Why read another article on the Shellshock bug when there have been a number of well-written articles and blog posts on it? Because almost all of the articles and blogs are talking about the bug itself, how it can be exploited, and how much of the Internet is open to it. However, what you should really be interested in is the security of your organization. Your response to Shellshock can tell you a great deal about that.
At the crux of Shellshock is Bash. If you are not worried about Bash, you should be. Why? Bash is just an example of a long line of ubiquitous code that has been and will continue to be exploited by opportunistic hackers and targeted attackers. If you are or were panicked about Bash and the Shellshock bug, it might be your lack of a defense in depth (DiD) strategy.
Consider that about half of the internet is running some flavor of Apache and most of those are on a *nix box according to Netcraft. This bug should make you look at your security policies and (DiD) strategy. If you have a well implemented DiD strategy, then most likely you are a lot less concerned.
While driving down to Derbycon with a friend we talked about how many of the IPS/IDS signatures that were released for Shellshock were easily bypassed. Several key observations resulted from that conversation:
- Many IPS/IDS signatures are ineffective
- Many security devices that we all use are running on Linux; therefore they are vulnerable
- Many of the patches released were ineffective – they did not truly patch the vulnerability
Defense in depth is a strategy for using several safeguards to collaboratively protect information assets. Each of these safeguards should protect systems from different vectors, using different principles of defense, and different technical frameworks. That way, if one system fails to stop an attack, others would catch it.
Let’s say your patching policies are ineffective or slow. Let’s say you have even yum’ed an equally vulnerable Bash script last week. If you had restrictive rules on your *nix boxes, restrictive configurations on your Apache daemon, a web app firewall, a strong Security Information and Event Management (SIEM) that sends your security team a “say what?” when it detects strange activity on your Apache server, and an advanced malware appliance watching for suspicious inbound and outbound traffic, then you still have a strong chance that you’ll stop malicious use of Bash on your servers.
What does this mean for security teams?
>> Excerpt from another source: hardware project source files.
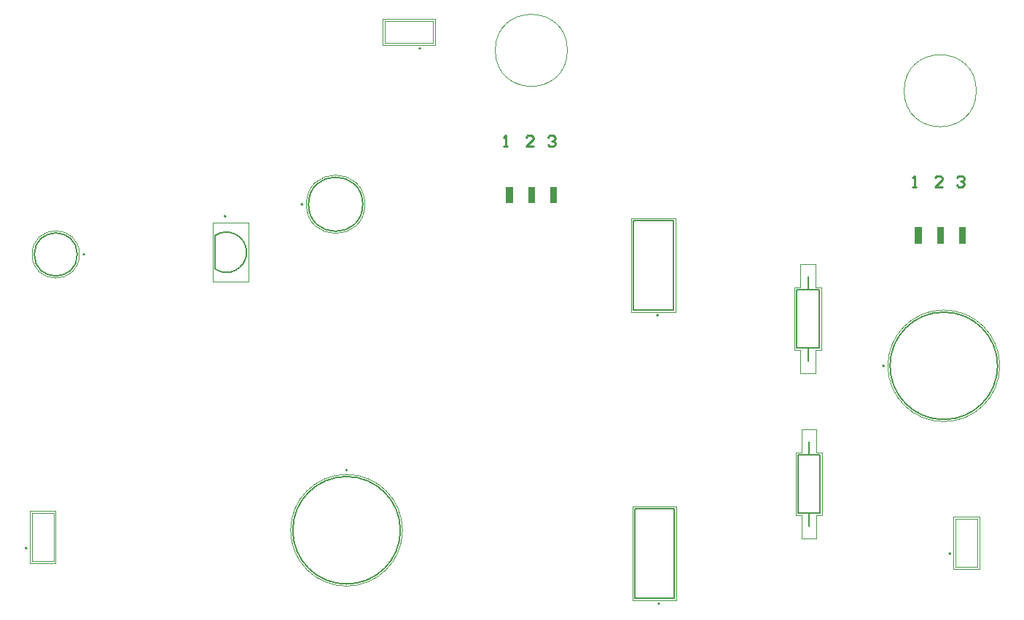
<source format=gko>
G04*
G04 #@! TF.GenerationSoftware,Altium Limited,Altium Designer,22.1.2 (22)*
G04*
G04 Layer_Color=16711935*
%FSLAX44Y44*%
%MOMM*%
G71*
G04*
G04 #@! TF.SameCoordinates,19965E84-46C0-4100-99EA-0F3305BD4A74*
G04*
G04*
G04 #@! TF.FilePolarity,Positive*
G04*
G01*
G75*
%ADD10C,0.1270*%
%ADD11C,0.2000*%
%ADD13C,0.2540*%
%ADD14C,0.1000*%
%ADD15C,0.0500*%
%ADD47C,0.0000*%
G36*
X1040130Y859680D02*
X1032461D01*
Y878840D01*
X1040130D01*
Y859680D01*
D02*
G37*
G36*
X1065530Y859674D02*
X1057903D01*
Y878840D01*
X1065530D01*
Y859674D01*
D02*
G37*
G36*
X1090930Y859749D02*
X1083323D01*
Y878840D01*
X1090930D01*
Y859749D01*
D02*
G37*
G36*
X1515110Y812690D02*
X1507441D01*
Y831850D01*
X1515110D01*
Y812690D01*
D02*
G37*
G36*
X1540510Y812684D02*
X1532883D01*
Y831850D01*
X1540510D01*
Y812684D01*
D02*
G37*
G36*
X1565910Y812759D02*
X1558303D01*
Y831850D01*
X1565910D01*
Y812759D01*
D02*
G37*
G54D10*
X693991Y783390D02*
G03*
X693991Y821890I13479J19250D01*
G01*
X865890Y858520D02*
G03*
X865890Y858520I-31500J0D01*
G01*
X1603410Y670560D02*
G03*
X1603410Y670560I-62500J0D01*
G01*
X909590Y479190D02*
G03*
X909590Y479190I-62500J0D01*
G01*
X534270Y800100D02*
G03*
X534270Y800100I-25000J0D01*
G01*
X693970Y783405D02*
Y821875D01*
X1181710Y400220D02*
Y504220D01*
X1227710D01*
Y400220D02*
Y504220D01*
X1181710Y400220D02*
X1227710D01*
X1371300Y499400D02*
X1384300D01*
X1397300D01*
Y567400D01*
X1384300D02*
X1397300D01*
X1371300D02*
X1384300D01*
X1371300Y499400D02*
Y567400D01*
X1384300Y484400D02*
Y499400D01*
Y567400D02*
Y582400D01*
X1180440Y735500D02*
Y839500D01*
X1226440D01*
Y735500D02*
Y839500D01*
X1180440Y735500D02*
X1226440D01*
X1370030Y691170D02*
X1383030D01*
X1396030D01*
Y759170D01*
X1383030D02*
X1396030D01*
X1370030D02*
X1383030D01*
X1370030Y691170D02*
Y759170D01*
X1383030Y676170D02*
Y691170D01*
Y759170D02*
Y774170D01*
G54D11*
X706920Y844640D02*
G03*
X706920Y844640I-1000J0D01*
G01*
X475830Y458470D02*
G03*
X475830Y458470I-1000J0D01*
G01*
X1210850Y393990D02*
G03*
X1210850Y393990I-1000J0D01*
G01*
X1209580Y729270D02*
G03*
X1209580Y729270I-1000J0D01*
G01*
X1548980Y452120D02*
G03*
X1548980Y452120I-1000J0D01*
G01*
X796390Y858520D02*
G03*
X796390Y858520I-1000J0D01*
G01*
X1471910Y670560D02*
G03*
X1471910Y670560I-1000J0D01*
G01*
X848090Y549190D02*
G03*
X848090Y549190I-1000J0D01*
G01*
X542770Y800100D02*
G03*
X542770Y800100I-1000J0D01*
G01*
X933180Y1039980D02*
G03*
X933180Y1039980I-1000J0D01*
G01*
G54D13*
X1555773Y889433D02*
X1557891Y891551D01*
X1562128D01*
X1564247Y889433D01*
Y887314D01*
X1562128Y885195D01*
X1560010D01*
X1562128D01*
X1564247Y883077D01*
Y880958D01*
X1562128Y878840D01*
X1557891D01*
X1555773Y880958D01*
X1538815Y878840D02*
X1530347D01*
X1538815Y887309D01*
Y889426D01*
X1536698Y891543D01*
X1532464D01*
X1530347Y889426D01*
X1504892Y878840D02*
X1509132D01*
X1507012D01*
Y891559D01*
X1504892Y889439D01*
X1080793Y936423D02*
X1082911Y938541D01*
X1087148D01*
X1089267Y936423D01*
Y934304D01*
X1087148Y932186D01*
X1085030D01*
X1087148D01*
X1089267Y930067D01*
Y927949D01*
X1087148Y925830D01*
X1082911D01*
X1080793Y927949D01*
X1063835Y925830D02*
X1055367D01*
X1063835Y934299D01*
Y936416D01*
X1061718Y938533D01*
X1057484D01*
X1055367Y936416D01*
X1029912Y925830D02*
X1034152D01*
X1032032D01*
Y938549D01*
X1029912Y936429D01*
G54D14*
X481330Y443220D02*
X506730D01*
Y499120D01*
X481330D02*
X506730D01*
X481330Y443220D02*
Y499120D01*
X1554480Y436870D02*
X1579880D01*
Y492770D01*
X1554480D02*
X1579880D01*
X1554480Y436870D02*
Y492770D01*
X947430Y1046480D02*
Y1071880D01*
X891530D02*
X947430D01*
X891530Y1046480D02*
Y1071880D01*
Y1046480D02*
X947430D01*
G54D15*
X868390Y858520D02*
G03*
X868390Y858520I-34000J0D01*
G01*
X1605910Y670560D02*
G03*
X1605910Y670560I-65000J0D01*
G01*
X912090Y479190D02*
G03*
X912090Y479190I-65000J0D01*
G01*
X536770Y800100D02*
G03*
X536770Y800100I-27500J0D01*
G01*
X733470Y768140D02*
Y837140D01*
X691470Y768140D02*
X733470D01*
X691470D02*
Y837140D01*
X733470D01*
X478830Y440720D02*
X509230D01*
Y501620D01*
X478830D02*
X509230D01*
X478830Y440720D02*
Y501620D01*
X1179210Y397720D02*
Y506720D01*
X1230210D01*
Y397720D02*
Y506720D01*
X1179210Y397720D02*
X1230210D01*
X1375800Y469900D02*
Y496900D01*
X1368800D02*
X1375800D01*
X1368800D02*
Y569900D01*
X1375800D01*
Y596900D01*
X1392800D01*
Y569900D02*
Y596900D01*
Y569900D02*
X1399800D01*
Y496900D02*
Y569900D01*
X1392800Y496900D02*
X1399800D01*
X1392800Y469900D02*
Y496900D01*
X1375800Y469900D02*
X1392800D01*
X1177940Y733000D02*
Y842000D01*
X1228940D01*
Y733000D02*
Y842000D01*
X1177940Y733000D02*
X1228940D01*
X1551980Y434370D02*
X1582380D01*
Y495270D01*
X1551980D02*
X1582380D01*
X1551980Y434370D02*
Y495270D01*
X949930Y1043980D02*
Y1074380D01*
X889030D02*
X949930D01*
X889030Y1043980D02*
Y1074380D01*
Y1043980D02*
X949930D01*
X1374530Y661670D02*
Y688670D01*
X1367530D02*
X1374530D01*
X1367530D02*
Y761670D01*
X1374530D01*
Y788670D01*
X1391530D01*
Y761670D02*
Y788670D01*
Y761670D02*
X1398530D01*
Y688670D02*
Y761670D01*
X1391530Y688670D02*
X1398530D01*
X1391530Y661670D02*
Y688670D01*
X1374530Y661670D02*
X1391530D01*
G54D47*
X1578610Y990600D02*
G03*
X1578610Y990600I-41910J0D01*
G01*
D02*
G03*
X1578610Y990600I-41910J0D01*
G01*
X1103630Y1037590D02*
G03*
X1103630Y1037590I-41910J0D01*
G01*
D02*
G03*
X1103630Y1037590I-41910J0D01*
G01*
M02*

</source>
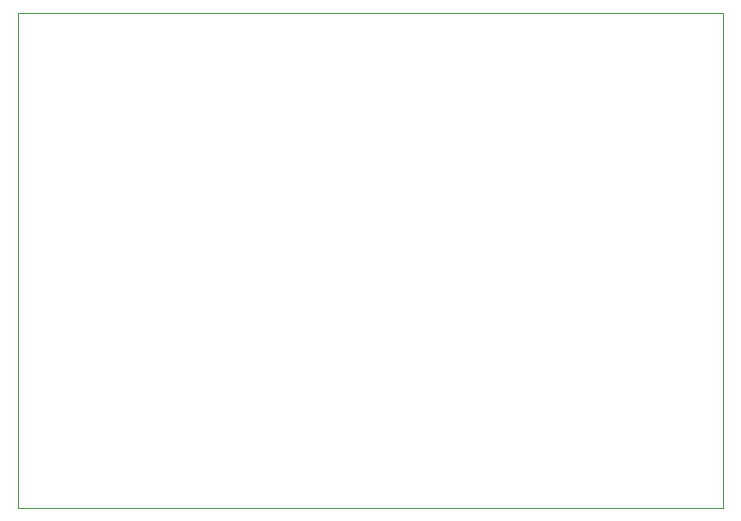
<source format=gbr>
G04 #@! TF.GenerationSoftware,KiCad,Pcbnew,(5.1.6)-1*
G04 #@! TF.CreationDate,2020-12-31T21:45:04+08:00*
G04 #@! TF.ProjectId,vs1053-waveblaster-se,76733130-3533-42d7-9761-7665626c6173,C*
G04 #@! TF.SameCoordinates,Original*
G04 #@! TF.FileFunction,Profile,NP*
%FSLAX46Y46*%
G04 Gerber Fmt 4.6, Leading zero omitted, Abs format (unit mm)*
G04 Created by KiCad (PCBNEW (5.1.6)-1) date 2020-12-31 21:45:04*
%MOMM*%
%LPD*%
G01*
G04 APERTURE LIST*
G04 #@! TA.AperFunction,Profile*
%ADD10C,0.100000*%
G04 #@! TD*
G04 APERTURE END LIST*
D10*
X175260000Y-80010000D02*
X115570000Y-80010000D01*
X175260000Y-121920000D02*
X175260000Y-80010000D01*
X115570000Y-121920000D02*
X175260000Y-121920000D01*
X115570000Y-80010000D02*
X115570000Y-121920000D01*
M02*

</source>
It means that DiD needs to be emphasized to identify which collaborative controls are in place to address these issues. Chief among these controls for risks like Shellshock is having strong patching processes. Organizations tend to have poorly implemented patching programs. Consequently, servers and appliances remain vulnerable to the weaknesses in ubiquitous code like Bash, BIND, Sendmail, and OpenSSL. Even without proper patch management in place, a DiD approach means that an attacker would have to bypass a next generation firewall, an IDS/IPS, an advanced malware detection appliance, security incident event management (SIEM), and a web application firewall (WAF). The likelihood that all of these technologies fail? Is well, unlikely.
Defense in depth and proper patching do not address all security issues, nor do they make an organization totally secure. They do, however, reduce the overall risk of a successful cyber attack, they give less reason to panic when ubiquitous code becomes vulnerable and they should help you sleep better at night.